------ Provided entries

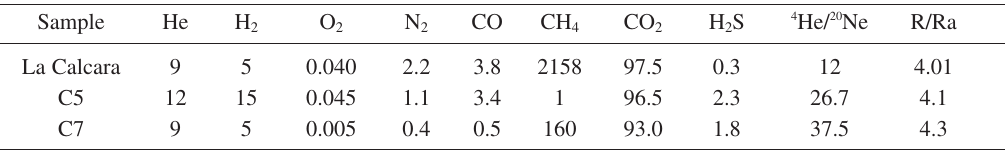
Table I. Chemical composition of the gases sampled during August-September 1996 and estimated equilibra- tion temperature and pressure. The analytical results are expressed in vol% for CO 2 , H 2 S, N 2 and O 2 ; in ppm by vol for He, CO, H 2 and CH 4 . R/Ra = Helium isotopic ratio normalized to the atmosphere (atmospheric 3 He/ 4 He = = 1.39 × 10 − 6 ). na = not analysed. The estimated equilibrium pressures are in bars. Sample He H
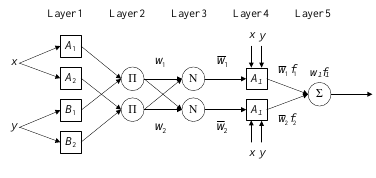
Figure 2. Adaptive neuro-fuzzy inference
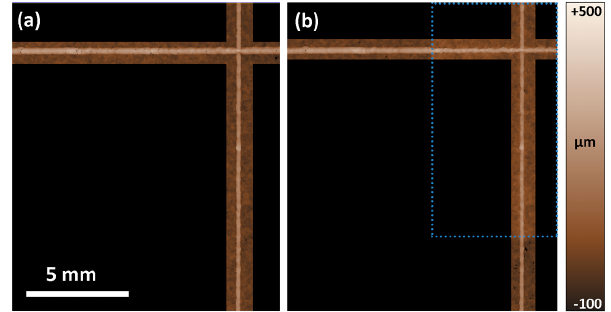
Figure 8. Topography of the cladded type K thermocouple ( a ) before and ( b ) after embedding.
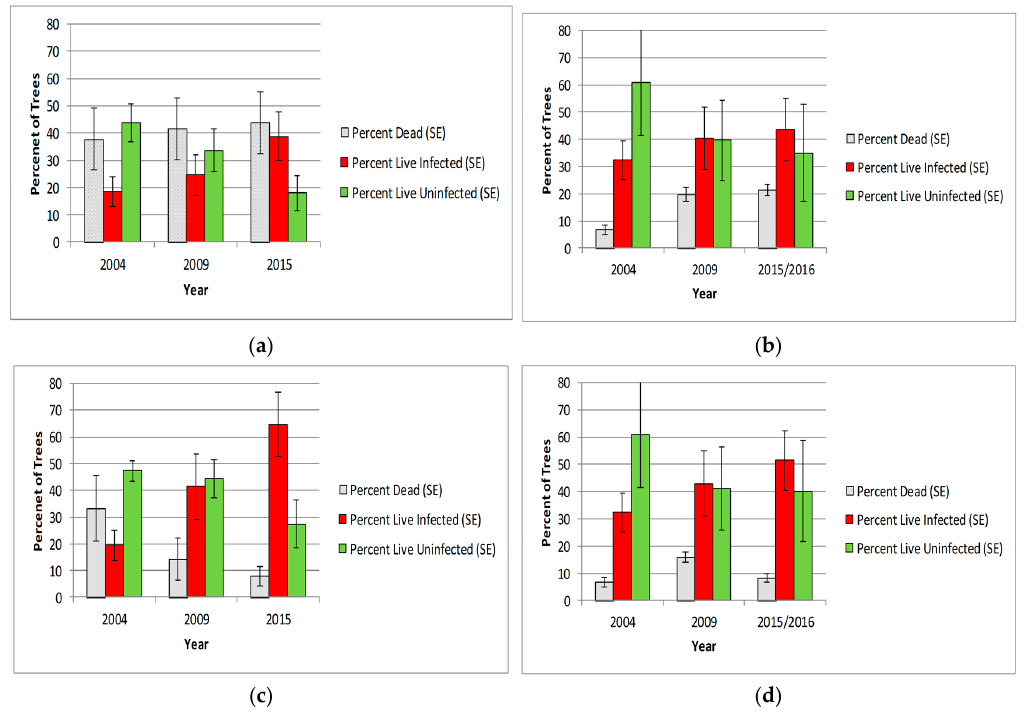
Figure 3. Percent of whitebark pine trees that were dead, WPBR infected live, and uninfected live trees (and standard error within park) in Mount Rainier National Park and North Cascades National Park Service Complex in 2004, 2009, and 2015/2016. Figures ( a ) and ( b ) are cumulative calculations in ( a ) Mount Rainier and ( b ) North Cascades and figures ( c ) Mount Rainier and ( d ) North Cascades are progressive (i.e. previously dead trees were removed from 2009 and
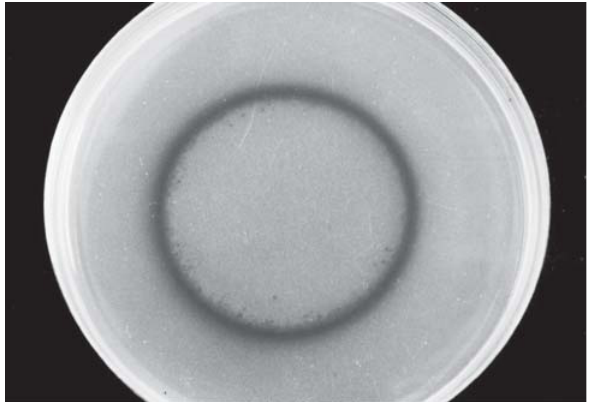
FIGURE 3- Severe genotoxicity of formocresol against strain PQ37 in the SOS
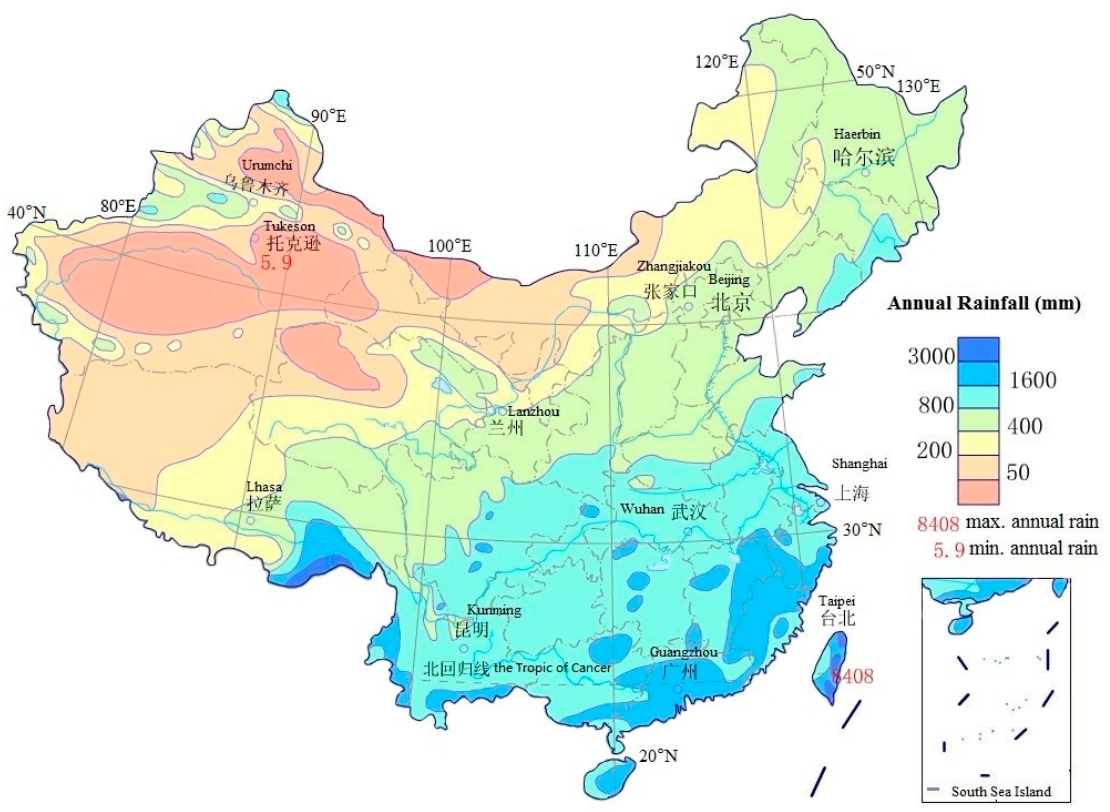
Figure 3. Annual precipitation distribution in China.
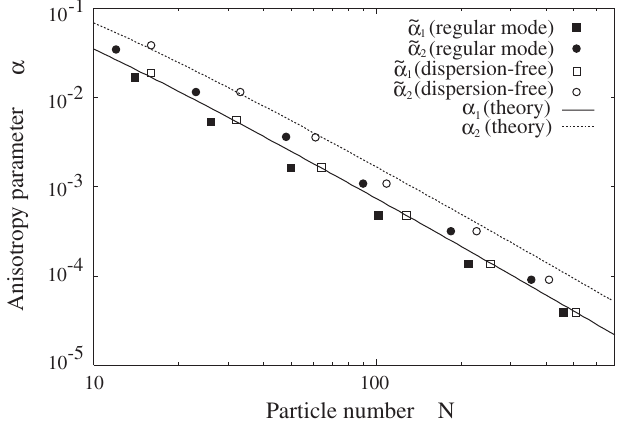
FIG. 7. Anisotropy parameter ~ (cid:10) of bunched crystalline beams. The two lines represent the boundaries of the 1D-to-2D transi- tion and of the 2D-to-3D transition theoretically predicted by Dubin [Eq. (14)]. The theory says that, in the region below the solid line, the crystalline configuration is the 1D string while it becomes a 3D shell above the dotted line. MD results are indicated with open and filled marks corresponding, respectively, to the dispersion-free and regular operations of Test Ring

------------

■ **Task description**: Beginning at the first line of the listing, print each line exactly until and including the one that has "Figure 2. Adaptive neuro-fuzzy inference"; skip pictures.

■ **Solution below**:
Table I. Chemical composition of the gases sampled during August-September 1996 and estimated equilibra- tion temperature and pressure. The analytical results are expressed in vol% for CO 2 , H 2 S, N 2 and O 2 ; in ppm by vol for He, CO, H 2 and CH 4 . R/Ra = Helium isotopic ratio normalized to the atmosphere (atmospheric 3 He/ 4 He = = 1.39 × 10 − 6 ). na = not analysed. The estimated equilibrium pressures are in bars. Sample He H
Figure 2. Adaptive neuro-fuzzy inference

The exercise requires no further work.